(Problem to solve): Find the line that holds "(KC1541.LIN)", then repeat it and each line below it word for word through the end of the listing, leaving out pictures.

(Data):
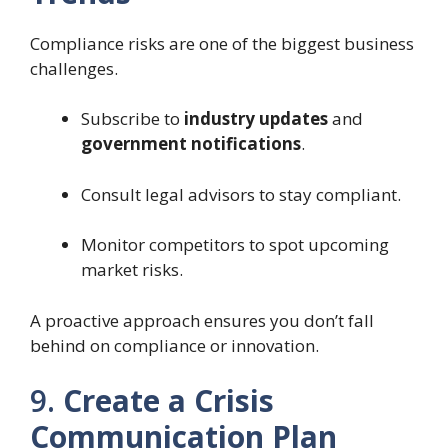
Compliance risks are one of the biggest business
challenges.
Subscribe to
industry updates
and
government notifications
.
Consult legal advisors to stay compliant.
Monitor competitors to spot upcoming
market risks.
A proactive approach ensures you don’t fall
behind on compliance or innovation.
9.
Create a Crisis
Communication Plan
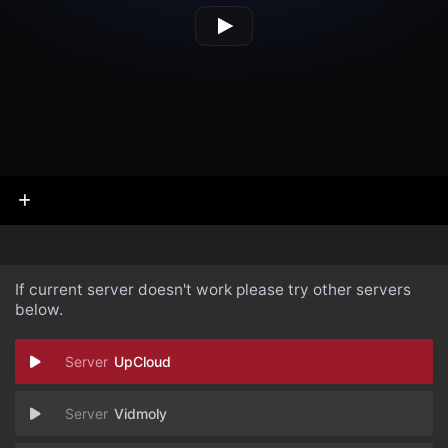
If current server doesn't work please try other servers
below.
UpCloud
Vidmoly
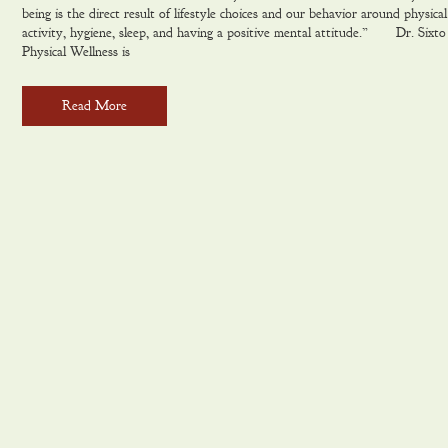
being is the direct result of lifestyle choices and our behavior around physical
activity, hygiene, sleep, and having a positive mental attitude.” Dr. Six
Physical Wellness is
Read More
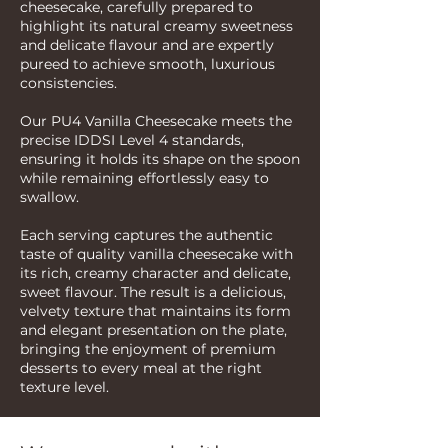
cheesecake, carefully prepared to
highlight its natural creamy sweetness
and delicate flavour and are expertly
pureed to achieve smooth, luxurious
consistencies.
Our PU4 Vanilla Cheesecake meets the
precise IDDSI Level 4 standards,
ensuring it holds its shape on the spoon
while remaining effortlessly easy to
swallow.
Each serving captures the authentic
taste of quality vanilla cheesecake with
its rich, creamy character and delicate,
sweet flavour. The result is a delicious,
velvety texture that maintains its form
and elegant presentation on the plate,
bringing the enjoyment of premium
desserts to every meal at the right
texture level.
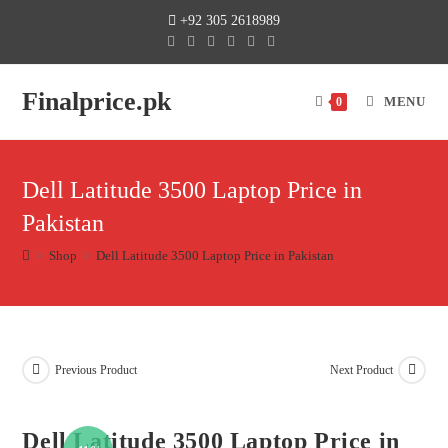
+92 305 2618989
Finalprice.pk
MENU
0
Dell Latitude 3500 Laptop Price in
Pakistan
>
Shop
>
Dell Latitude 3500 Laptop Price in Pakistan
Previous Product
Next Product
Dell Latitude 3500 Laptop Price in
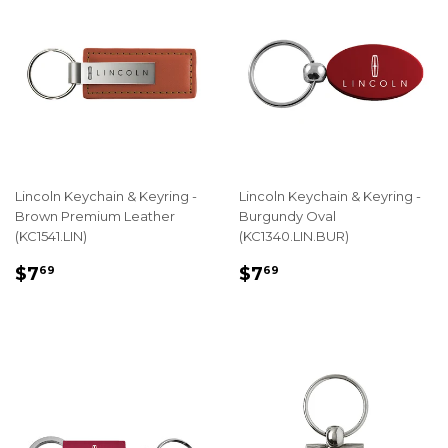
Lincoln Keychain & Keyring -
Lincoln Keychain & Keyring -
Brown Premium Leather
Burgundy Oval
(KC1541.LIN)
(KC1340.LIN.BUR)
REGULAR
$7.69
REGULAR
$7.69
$7
$7
69
69
PRICE
PRICE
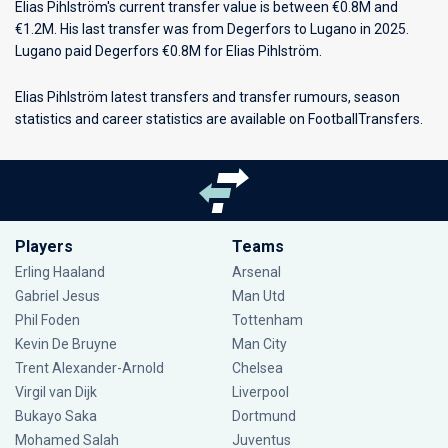
Elias Pihlström's current transfer value is between €0.8M and
€1.2M. His last transfer was from Degerfors to Lugano in 2025.
Lugano paid Degerfors €0.8M for Elias Pihlström.
Elias Pihlström latest transfers and transfer rumours, season
statistics and career statistics are available on FootballTransfers.
Players
Teams
Erling Haaland
Arsenal
Gabriel Jesus
Man Utd
Phil Foden
Tottenham
Kevin De Bruyne
Man City
Trent Alexander-Arnold
Chelsea
Virgil van Dijk
Liverpool
Bukayo Saka
Dortmund
Mohamed Salah
Juventus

(Exercise answer):
(KC1541.LIN)
(KC1340.LIN.BUR)
REGULAR
$7.69
REGULAR
$7.69
$7
$7
69
69
PRICE
PRICE
Elias Pihlström's current transfer value is between €0.8M and
€1.2M. His last transfer was from Degerfors to Lugano in 2025.
Lugano paid Degerfors €0.8M for Elias Pihlström.
Elias Pihlström latest transfers and transfer rumours, season
statistics and career statistics are available on FootballTransfers.
Players
Teams
Erling Haaland
Arsenal
Gabriel Jesus
Man Utd
Phil Foden
Tottenham
Kevin De Bruyne
Man City
Trent Alexander-Arnold
Chelsea
Virgil van Dijk
Liverpool
Bukayo Saka
Dortmund
Mohamed Salah
Juventus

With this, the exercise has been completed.